(Stored items)
---

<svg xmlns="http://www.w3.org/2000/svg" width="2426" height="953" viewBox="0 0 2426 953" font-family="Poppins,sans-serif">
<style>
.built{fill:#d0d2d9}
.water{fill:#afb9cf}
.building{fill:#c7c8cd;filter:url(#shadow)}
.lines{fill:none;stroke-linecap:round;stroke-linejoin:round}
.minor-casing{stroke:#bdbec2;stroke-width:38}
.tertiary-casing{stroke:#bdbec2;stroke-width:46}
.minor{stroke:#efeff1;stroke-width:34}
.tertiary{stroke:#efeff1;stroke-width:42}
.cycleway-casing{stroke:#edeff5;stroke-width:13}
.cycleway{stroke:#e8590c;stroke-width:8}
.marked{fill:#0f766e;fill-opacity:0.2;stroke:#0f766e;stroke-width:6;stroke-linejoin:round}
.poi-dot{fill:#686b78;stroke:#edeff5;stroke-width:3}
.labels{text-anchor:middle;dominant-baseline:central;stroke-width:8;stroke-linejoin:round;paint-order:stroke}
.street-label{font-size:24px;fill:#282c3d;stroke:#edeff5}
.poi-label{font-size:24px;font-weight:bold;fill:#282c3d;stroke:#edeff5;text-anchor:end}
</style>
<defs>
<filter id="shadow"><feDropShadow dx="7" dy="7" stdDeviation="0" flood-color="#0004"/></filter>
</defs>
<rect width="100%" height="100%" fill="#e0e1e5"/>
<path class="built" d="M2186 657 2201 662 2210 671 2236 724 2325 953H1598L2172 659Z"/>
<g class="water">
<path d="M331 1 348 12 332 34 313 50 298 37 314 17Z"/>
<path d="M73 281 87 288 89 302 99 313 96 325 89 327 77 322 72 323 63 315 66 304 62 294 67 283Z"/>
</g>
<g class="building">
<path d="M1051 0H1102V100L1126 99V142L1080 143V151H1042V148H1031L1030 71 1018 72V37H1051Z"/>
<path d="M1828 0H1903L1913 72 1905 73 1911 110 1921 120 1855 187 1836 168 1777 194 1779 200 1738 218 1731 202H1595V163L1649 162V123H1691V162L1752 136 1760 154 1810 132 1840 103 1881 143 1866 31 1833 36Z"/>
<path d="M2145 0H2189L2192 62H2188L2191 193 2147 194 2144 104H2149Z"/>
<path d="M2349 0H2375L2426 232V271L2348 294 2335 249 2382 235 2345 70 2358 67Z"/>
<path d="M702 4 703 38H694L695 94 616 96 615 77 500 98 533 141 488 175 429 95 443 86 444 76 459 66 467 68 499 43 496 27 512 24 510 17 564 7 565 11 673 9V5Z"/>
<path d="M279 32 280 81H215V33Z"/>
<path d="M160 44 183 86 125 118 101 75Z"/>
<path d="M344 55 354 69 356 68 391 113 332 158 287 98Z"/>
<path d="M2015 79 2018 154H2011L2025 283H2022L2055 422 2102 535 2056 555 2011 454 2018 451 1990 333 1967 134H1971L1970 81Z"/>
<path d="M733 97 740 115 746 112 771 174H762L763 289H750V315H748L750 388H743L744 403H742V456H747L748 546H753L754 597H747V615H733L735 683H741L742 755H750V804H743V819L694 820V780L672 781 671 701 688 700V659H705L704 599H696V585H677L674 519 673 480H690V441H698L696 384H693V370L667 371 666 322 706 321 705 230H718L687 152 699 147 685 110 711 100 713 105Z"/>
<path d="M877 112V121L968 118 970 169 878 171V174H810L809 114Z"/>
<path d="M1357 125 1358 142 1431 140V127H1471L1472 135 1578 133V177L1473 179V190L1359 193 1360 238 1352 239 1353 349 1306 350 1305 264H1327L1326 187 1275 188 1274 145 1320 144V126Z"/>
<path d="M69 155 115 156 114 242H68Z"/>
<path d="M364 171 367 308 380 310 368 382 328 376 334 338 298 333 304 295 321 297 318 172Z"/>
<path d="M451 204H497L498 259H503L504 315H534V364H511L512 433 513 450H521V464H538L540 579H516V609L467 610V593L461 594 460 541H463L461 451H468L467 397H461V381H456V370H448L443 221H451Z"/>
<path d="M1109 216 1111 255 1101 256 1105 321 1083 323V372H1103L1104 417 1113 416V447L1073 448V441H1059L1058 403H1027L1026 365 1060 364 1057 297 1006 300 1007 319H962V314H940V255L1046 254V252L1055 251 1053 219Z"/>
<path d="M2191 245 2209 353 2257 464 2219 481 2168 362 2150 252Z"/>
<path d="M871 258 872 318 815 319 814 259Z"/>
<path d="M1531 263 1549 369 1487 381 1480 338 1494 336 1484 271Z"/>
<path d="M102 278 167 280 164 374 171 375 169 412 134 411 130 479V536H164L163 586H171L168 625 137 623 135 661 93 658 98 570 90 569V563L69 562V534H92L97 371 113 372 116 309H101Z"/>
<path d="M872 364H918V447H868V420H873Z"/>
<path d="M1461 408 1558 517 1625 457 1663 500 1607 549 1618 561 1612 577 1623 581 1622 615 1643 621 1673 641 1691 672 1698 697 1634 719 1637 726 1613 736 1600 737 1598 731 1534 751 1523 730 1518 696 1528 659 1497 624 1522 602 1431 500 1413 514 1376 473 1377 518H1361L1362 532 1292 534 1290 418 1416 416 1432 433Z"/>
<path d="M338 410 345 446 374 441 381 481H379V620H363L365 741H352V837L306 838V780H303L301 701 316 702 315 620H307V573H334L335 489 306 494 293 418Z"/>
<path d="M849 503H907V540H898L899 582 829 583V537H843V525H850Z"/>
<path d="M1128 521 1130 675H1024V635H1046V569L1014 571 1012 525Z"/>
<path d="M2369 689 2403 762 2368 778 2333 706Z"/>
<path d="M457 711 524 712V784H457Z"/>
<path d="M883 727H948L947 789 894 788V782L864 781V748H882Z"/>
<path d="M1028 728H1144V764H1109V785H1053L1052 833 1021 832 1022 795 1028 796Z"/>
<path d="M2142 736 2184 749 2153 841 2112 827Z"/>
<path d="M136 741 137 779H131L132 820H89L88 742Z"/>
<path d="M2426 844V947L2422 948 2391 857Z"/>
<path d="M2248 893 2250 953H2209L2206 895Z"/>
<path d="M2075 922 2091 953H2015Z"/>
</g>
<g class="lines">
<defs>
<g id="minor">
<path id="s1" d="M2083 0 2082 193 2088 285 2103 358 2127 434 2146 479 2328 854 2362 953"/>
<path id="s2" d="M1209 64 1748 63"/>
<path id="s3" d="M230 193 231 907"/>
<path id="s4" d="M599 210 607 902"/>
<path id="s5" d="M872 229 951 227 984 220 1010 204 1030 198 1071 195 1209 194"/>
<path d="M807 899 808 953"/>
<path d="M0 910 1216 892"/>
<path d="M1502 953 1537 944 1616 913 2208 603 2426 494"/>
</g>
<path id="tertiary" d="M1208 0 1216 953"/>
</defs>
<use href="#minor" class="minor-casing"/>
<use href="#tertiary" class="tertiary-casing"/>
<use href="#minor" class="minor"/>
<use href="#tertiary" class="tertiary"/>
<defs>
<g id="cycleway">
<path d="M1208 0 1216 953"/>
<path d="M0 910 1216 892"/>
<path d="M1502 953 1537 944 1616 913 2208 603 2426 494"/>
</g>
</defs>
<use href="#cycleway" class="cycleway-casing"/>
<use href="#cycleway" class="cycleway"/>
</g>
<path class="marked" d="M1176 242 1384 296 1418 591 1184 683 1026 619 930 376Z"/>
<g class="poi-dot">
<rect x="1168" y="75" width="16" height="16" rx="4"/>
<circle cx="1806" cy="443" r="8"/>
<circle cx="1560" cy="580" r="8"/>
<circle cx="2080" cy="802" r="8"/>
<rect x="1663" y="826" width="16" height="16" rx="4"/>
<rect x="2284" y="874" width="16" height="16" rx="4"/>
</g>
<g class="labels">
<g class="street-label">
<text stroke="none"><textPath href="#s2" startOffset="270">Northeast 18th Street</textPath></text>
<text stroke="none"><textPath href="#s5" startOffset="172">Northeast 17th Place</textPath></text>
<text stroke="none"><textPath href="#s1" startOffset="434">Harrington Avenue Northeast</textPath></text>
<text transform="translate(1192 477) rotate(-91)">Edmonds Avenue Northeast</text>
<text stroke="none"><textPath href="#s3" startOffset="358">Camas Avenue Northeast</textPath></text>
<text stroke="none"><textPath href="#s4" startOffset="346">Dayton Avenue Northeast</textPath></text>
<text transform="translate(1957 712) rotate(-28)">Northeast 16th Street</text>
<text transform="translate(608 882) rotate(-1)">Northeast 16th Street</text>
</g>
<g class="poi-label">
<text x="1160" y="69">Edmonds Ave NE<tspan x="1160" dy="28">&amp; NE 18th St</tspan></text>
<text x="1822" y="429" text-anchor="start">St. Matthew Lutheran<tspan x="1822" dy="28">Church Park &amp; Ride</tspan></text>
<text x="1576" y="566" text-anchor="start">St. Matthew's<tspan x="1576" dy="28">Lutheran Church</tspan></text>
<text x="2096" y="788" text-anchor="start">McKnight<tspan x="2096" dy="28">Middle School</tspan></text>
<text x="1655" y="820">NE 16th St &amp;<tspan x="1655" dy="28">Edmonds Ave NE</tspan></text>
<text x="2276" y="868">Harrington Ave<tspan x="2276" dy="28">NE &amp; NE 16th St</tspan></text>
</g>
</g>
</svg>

---

Tally the lines of the entries that carry the word "shadow" and say only that number.

#### RESPONSE TO THE EXERCISE
2